# TASK BRIEF
Copy every line of the listing below with no changes at all.

# Text data extracted from pages
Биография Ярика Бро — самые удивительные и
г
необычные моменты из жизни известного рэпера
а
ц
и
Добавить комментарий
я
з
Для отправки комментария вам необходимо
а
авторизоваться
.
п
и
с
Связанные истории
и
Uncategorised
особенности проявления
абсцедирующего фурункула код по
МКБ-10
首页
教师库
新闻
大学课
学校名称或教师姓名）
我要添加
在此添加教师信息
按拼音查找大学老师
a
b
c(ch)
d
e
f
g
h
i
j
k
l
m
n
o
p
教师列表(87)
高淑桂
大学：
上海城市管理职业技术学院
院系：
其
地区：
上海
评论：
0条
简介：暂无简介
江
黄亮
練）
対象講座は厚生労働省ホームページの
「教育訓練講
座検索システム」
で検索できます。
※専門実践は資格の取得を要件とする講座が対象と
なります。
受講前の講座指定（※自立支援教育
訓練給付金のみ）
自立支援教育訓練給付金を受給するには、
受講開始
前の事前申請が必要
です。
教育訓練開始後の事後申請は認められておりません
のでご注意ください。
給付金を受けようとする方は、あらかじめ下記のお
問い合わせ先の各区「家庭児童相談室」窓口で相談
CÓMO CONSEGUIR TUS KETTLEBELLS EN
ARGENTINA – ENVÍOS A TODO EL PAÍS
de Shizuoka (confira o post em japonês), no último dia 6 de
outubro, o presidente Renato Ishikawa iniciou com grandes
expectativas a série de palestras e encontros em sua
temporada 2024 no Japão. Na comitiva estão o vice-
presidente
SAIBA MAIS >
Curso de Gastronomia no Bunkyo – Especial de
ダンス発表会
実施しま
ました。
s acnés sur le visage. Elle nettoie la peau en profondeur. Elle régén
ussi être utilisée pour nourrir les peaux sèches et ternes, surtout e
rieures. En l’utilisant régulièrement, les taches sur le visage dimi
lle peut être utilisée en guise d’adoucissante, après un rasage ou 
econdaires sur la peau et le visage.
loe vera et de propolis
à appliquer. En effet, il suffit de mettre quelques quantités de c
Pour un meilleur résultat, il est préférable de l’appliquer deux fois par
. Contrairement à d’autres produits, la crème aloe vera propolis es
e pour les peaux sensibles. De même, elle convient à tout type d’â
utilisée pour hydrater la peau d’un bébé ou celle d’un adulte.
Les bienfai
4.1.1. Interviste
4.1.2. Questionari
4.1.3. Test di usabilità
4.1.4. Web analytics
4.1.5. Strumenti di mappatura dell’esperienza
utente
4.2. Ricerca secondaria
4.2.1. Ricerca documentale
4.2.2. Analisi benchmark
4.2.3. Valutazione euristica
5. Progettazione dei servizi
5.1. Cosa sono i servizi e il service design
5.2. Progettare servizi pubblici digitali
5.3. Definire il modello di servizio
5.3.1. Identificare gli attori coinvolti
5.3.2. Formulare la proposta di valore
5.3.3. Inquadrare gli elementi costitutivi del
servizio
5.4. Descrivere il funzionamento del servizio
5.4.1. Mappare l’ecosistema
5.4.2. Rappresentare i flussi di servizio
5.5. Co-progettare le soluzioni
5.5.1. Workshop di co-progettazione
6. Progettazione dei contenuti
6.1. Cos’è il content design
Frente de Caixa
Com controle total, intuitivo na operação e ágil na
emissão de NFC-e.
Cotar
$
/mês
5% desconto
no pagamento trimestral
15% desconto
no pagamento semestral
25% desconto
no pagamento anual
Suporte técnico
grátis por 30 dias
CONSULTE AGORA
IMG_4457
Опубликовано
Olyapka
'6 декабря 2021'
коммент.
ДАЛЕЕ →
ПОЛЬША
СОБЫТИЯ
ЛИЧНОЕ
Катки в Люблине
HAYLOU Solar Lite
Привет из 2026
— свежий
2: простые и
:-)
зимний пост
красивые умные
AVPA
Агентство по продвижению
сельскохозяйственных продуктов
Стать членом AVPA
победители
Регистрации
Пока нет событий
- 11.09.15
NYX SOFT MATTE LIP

# RESULT FOR THIS TASK
Биография Ярика Бро — самые удивительные и
г
необычные моменты из жизни известного рэпера
а
ц
и
Добавить комментарий
я
з
Для отправки комментария вам необходимо
а
авторизоваться
.
п
и
с
Связанные истории
и
Uncategorised
особенности проявления
абсцедирующего фурункула код по
МКБ-10
首页
教师库
新闻
大学课
学校名称或教师姓名）
我要添加
在此添加教师信息
按拼音查找大学老师
a
b
c(ch)
d
e
f
g
h
i
j
k
l
m
n
o
p
教师列表(87)
高淑桂
大学：
上海城市管理职业技术学院
院系：
其
地区：
上海
评论：
0条
简介：暂无简介
江
黄亮
練）
対象講座は厚生労働省ホームページの
「教育訓練講
座検索システム」
で検索できます。
※専門実践は資格の取得を要件とする講座が対象と
なります。
受講前の講座指定（※自立支援教育
訓練給付金のみ）
自立支援教育訓練給付金を受給するには、
受講開始
前の事前申請が必要
です。
教育訓練開始後の事後申請は認められておりません
のでご注意ください。
給付金を受けようとする方は、あらかじめ下記のお
問い合わせ先の各区「家庭児童相談室」窓口で相談
CÓMO CONSEGUIR TUS KETTLEBELLS EN
ARGENTINA – ENVÍOS A TODO EL PAÍS
de Shizuoka (confira o post em japonês), no último dia 6 de
outubro, o presidente Renato Ishikawa iniciou com grandes
expectativas a série de palestras e encontros em sua
temporada 2024 no Japão. Na comitiva estão o vice-
presidente
SAIBA MAIS >
Curso de Gastronomia no Bunkyo – Especial de
ダンス発表会
実施しま
ました。
s acnés sur le visage. Elle nettoie la peau en profondeur. Elle régén
ussi être utilisée pour nourrir les peaux sèches et ternes, surtout e
rieures. En l’utilisant régulièrement, les taches sur le visage dimi
lle peut être utilisée en guise d’adoucissante, après un rasage ou 
econdaires sur la peau et le visage.
loe vera et de propolis
à appliquer. En effet, il suffit de mettre quelques quantités de c
Pour un meilleur résultat, il est préférable de l’appliquer deux fois par
. Contrairement à d’autres produits, la crème aloe vera propolis es
e pour les peaux sensibles. De même, elle convient à tout type d’â
utilisée pour hydrater la peau d’un bébé ou celle d’un adulte.
Les bienfai
4.1.1. Interviste
4.1.2. Questionari
4.1.3. Test di usabilità
4.1.4. Web analytics
4.1.5. Strumenti di mappatura dell’esperienza
utente
4.2. Ricerca secondaria
4.2.1. Ricerca documentale
4.2.2. Analisi benchmark
4.2.3. Valutazione euristica
5. Progettazione dei servizi
5.1. Cosa sono i servizi e il service design
5.2. Progettare servizi pubblici digitali
5.3. Definire il modello di servizio
5.3.1. Identificare gli attori coinvolti
5.3.2. Formulare la proposta di valore
5.3.3. Inquadrare gli elementi costitutivi del
servizio
5.4. Descrivere il funzionamento del servizio
5.4.1. Mappare l’ecosistema
5.4.2. Rappresentare i flussi di servizio
5.5. Co-progettare le soluzioni
5.5.1. Workshop di co-progettazione
6. Progettazione dei contenuti
6.1. Cos’è il content design
Frente de Caixa
Com controle total, intuitivo na operação e ágil na
emissão de NFC-e.
Cotar
$
/mês
5% desconto
no pagamento trimestral
15% desconto
no pagamento semestral
25% desconto
no pagamento anual
Suporte técnico
grátis por 30 dias
CONSULTE AGORA
IMG_4457
Опубликовано
Olyapka
'6 декабря 2021'
коммент.
ДАЛЕЕ →
ПОЛЬША
СОБЫТИЯ
ЛИЧНОЕ
Катки в Люблине
HAYLOU Solar Lite
Привет из 2026
— свежий
2: простые и
:-)
зимний пост
красивые умные
AVPA
Агентство по продвижению
сельскохозяйственных продуктов
Стать членом AVPA
победители
Регистрации
Пока нет событий
- 11.09.15
NYX SOFT MATTE LIP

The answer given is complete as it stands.